Jakarta – Menteri Keuangan Purbaya Yudhi Sadewa menyampaikan bahwa Indonesia tengah mengalihkan fokus pembangunan. Bukan hanya menjaga stabilitas ekonomi, tetapi juga menuju pertumbuhan yang lebih produktif, bernilai tambah, dan menciptakan lapangan kerja berkualitas.
Transformasi ini didorong melalui tiga pilar utama, yakni investasi, industrialisasi, dan peningkatan produktivitas. Purbaya menegaskan, pihaknya mendorong industri hilir, memperkuat sektor manufaktur, serta meningkatkan kualitas sumber daya manusia dan efisiensi. Dengan demikian, pertumbuhan Indonesia di masa depan diharapkan tidak hanya stabil, tetapi juga lebih produktif, berkelanjutan, terdiversifikasi, dan tangguh. Pernyataan ini disampaikan Purbaya dalam rangkaian agenda IMF-World Bank Spring Meeting yang berlangsung pada 13-17 April di Washington, DC, Amerika Serikat, dengan keterangan resmi diterima di Jakarta pada Senin, 20 April 2026.

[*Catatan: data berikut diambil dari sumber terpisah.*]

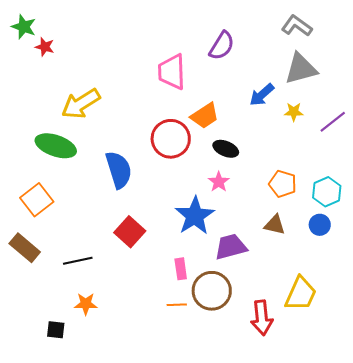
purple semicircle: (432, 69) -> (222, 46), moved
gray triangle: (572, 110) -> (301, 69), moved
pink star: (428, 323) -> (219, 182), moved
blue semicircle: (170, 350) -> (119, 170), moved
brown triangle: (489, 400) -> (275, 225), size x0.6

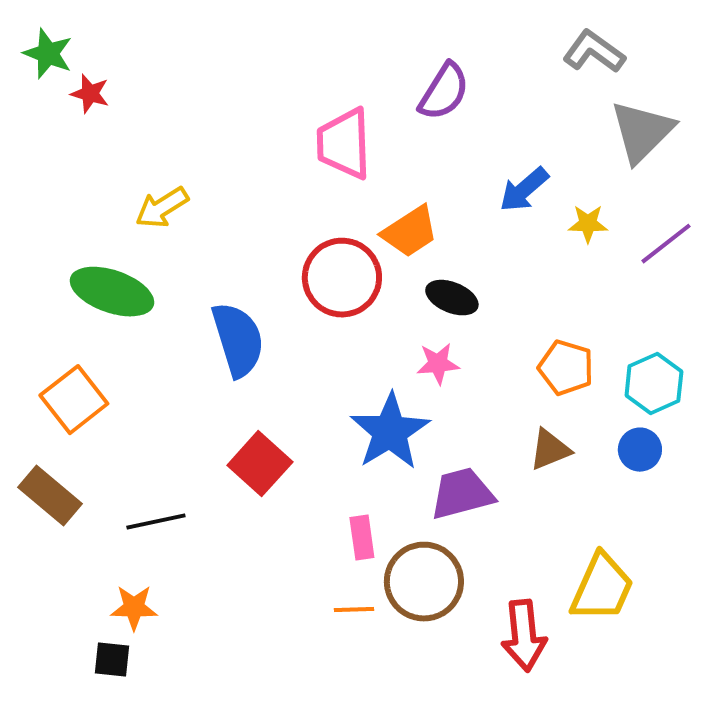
gray triangle: (301, 69) -> (642, 132), moved, turned -30
yellow arrow: (81, 104) -> (162, 208), size x0.7
pink star: (219, 182) -> (438, 364), turned 30
brown triangle: (275, 225) -> (550, 450), turned -35
orange star: (86, 304) -> (134, 608), moved

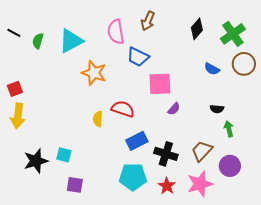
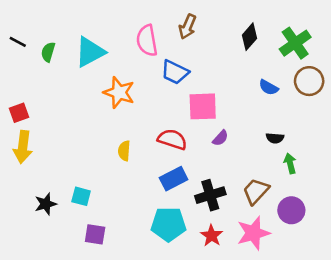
red semicircle: (123, 109) -> (172, 139), moved
black cross: (166, 154) -> (210, 195), turned -35
black star: (36, 161) -> (46, 204), size x0.7

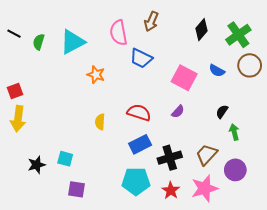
orange star: (119, 92) -> (96, 75), size x0.7
pink square: (203, 106) -> (184, 78), moved, turned 30
black semicircle: (275, 138) -> (222, 112), turned 120

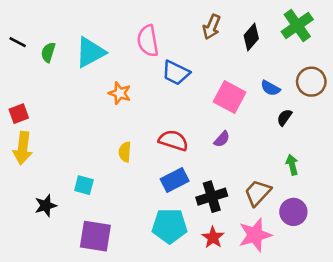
brown arrow: (151, 21) -> (212, 27), moved
green cross: (238, 35) -> (297, 25), moved
black semicircle: (222, 112) -> (284, 117), moved
cyan square: (65, 159) -> (84, 185), moved
purple square: (76, 189) -> (95, 236), size x1.5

Purbaya menambahkan, kinerja ekonomi Indonesia saat ini relatif kuat dibandingkan dengan negara-negara G20 dan negara berkembang lainnya. Kondisi ini ditopang oleh pertumbuhan ekonomi yang solid, inflasi yang rendah, serta defisit dan rasio utang yang terjaga. Ketahanan ekonomi tersebut tidak lepas dari peran Anggaran Pendapatan dan Belanja Negara (APBN) sebagai peredam guncangan (shock absorber) dalam melindungi daya beli masyarakat. Kementerian Keuangan juga tetap menjaga disiplin fiskal di bawah batas defisit 3 persen terhadap produk domestik bruto (PDB).
Menurut Bendahara Negara tersebut, Indonesia akan mengoptimalkan sinergi kebijakan fiskal dan moneter, serta memanfaatkan peran Danantara dalam mobilisasi investasi di luar APBN. Dalam forum IMFC Restricted Breakfast Meeting, Purbaya juga menyampaikan optimisme bahwa perekonomian Indonesia mampu mencetak pertumbuhan sebesar 5,4 hingga 6 persen pada tahun 2026, meskipun di tengah ketegangan global.
Optimisme ini didukung oleh fondasi ekonomi nasional yang solid. Ketika banyak negara mengalami perlambatan, ekonomi Indonesia tetap tumbuh 5,11 persen pada tahun 2025. Di samping itu, neraca perdagangan Indonesia masih mencatat surplus sebesar US$1,27 miliar pada Februari 2026, melanjutkan tren surplus selama 70 bulan berturut-turut.
Kinerja positif tersebut ditopang oleh konsumsi rumah tangga yang kuat, inflasi yang terkendali, defisit fiskal yang terjaga, rasio utang terhadap PDB yang rendah, serta keberlanjutan kebijakan penghiliran.
Meski demikian, Purbaya menegaskan pemerintah tetap mewaspadai dinamika global, termasuk ketegangan di Timur Tengah yang berpotensi memengaruhi harga energi. Sebagai respons, pemerintah telah memprioritaskan pembentukan bantalan fiskal untuk meredam guncangan harga dan memastikan stabilitas bahan bakar bersubsidi guna melindungi daya beli masyarakat. Selain itu, pemerintah akan terus mendorong efisiensi belanja negara dan mempercepat transformasi struktural jangka panjang, termasuk melalui penguatan program penghiliran.